## REQUIREMENTS
Output every line of the material below as a numbered list, skipping blank lines and leaving out the pictures.

===== DATA PROVIDED =====

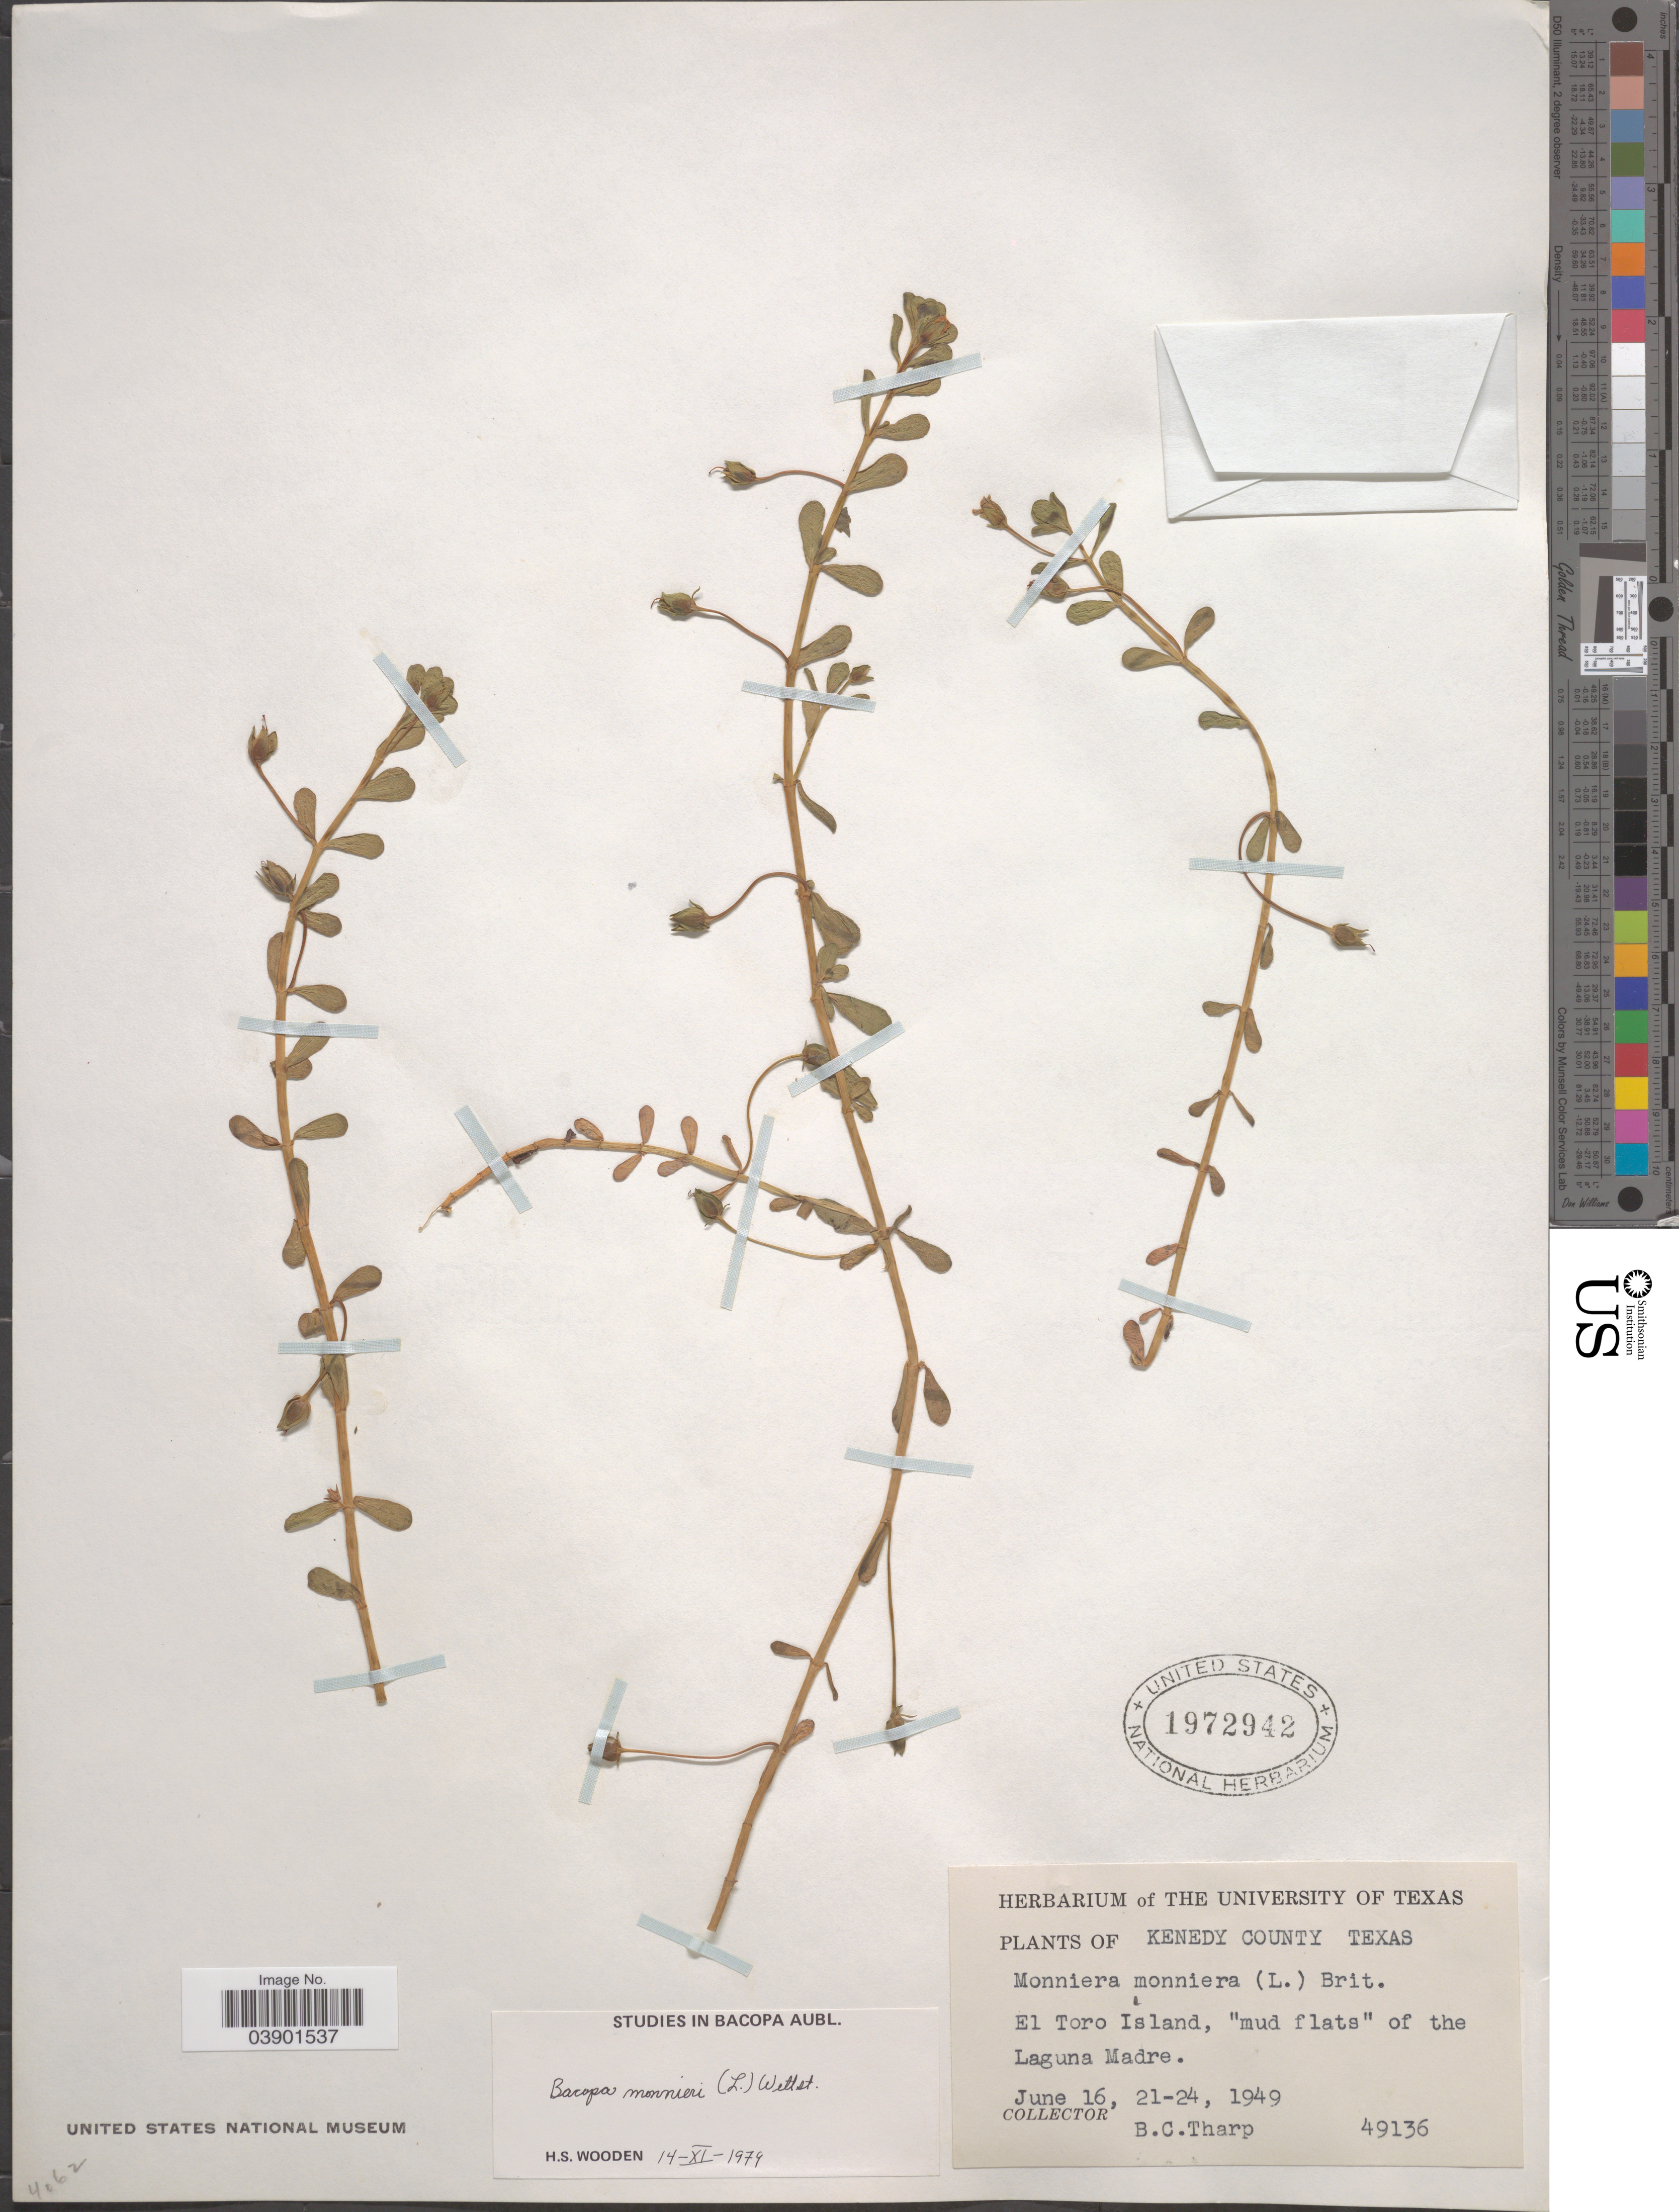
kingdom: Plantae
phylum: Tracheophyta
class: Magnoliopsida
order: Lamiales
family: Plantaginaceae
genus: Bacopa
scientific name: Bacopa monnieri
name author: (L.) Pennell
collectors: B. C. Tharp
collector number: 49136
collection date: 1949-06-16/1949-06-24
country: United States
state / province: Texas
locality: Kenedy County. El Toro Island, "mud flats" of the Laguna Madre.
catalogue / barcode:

=====

## RESPONSE FOR THIS EXERCISE
1. kingdom: Plantae
2. phylum: Tracheophyta
3. class: Magnoliopsida
4. order: Lamiales
5. family: Plantaginaceae
6. genus: Bacopa
7. scientific name: Bacopa monnieri
8. name author: (L.) Pennell
9. collectors: B. C. Tharp
10. collector number: 49136
11. collection date: 1949-06-16/1949-06-24
12. country: United States
13. state / province: Texas
14. locality: Kenedy County. El Toro Island, "mud flats" of the Laguna Madre.
15. catalogue / barcode:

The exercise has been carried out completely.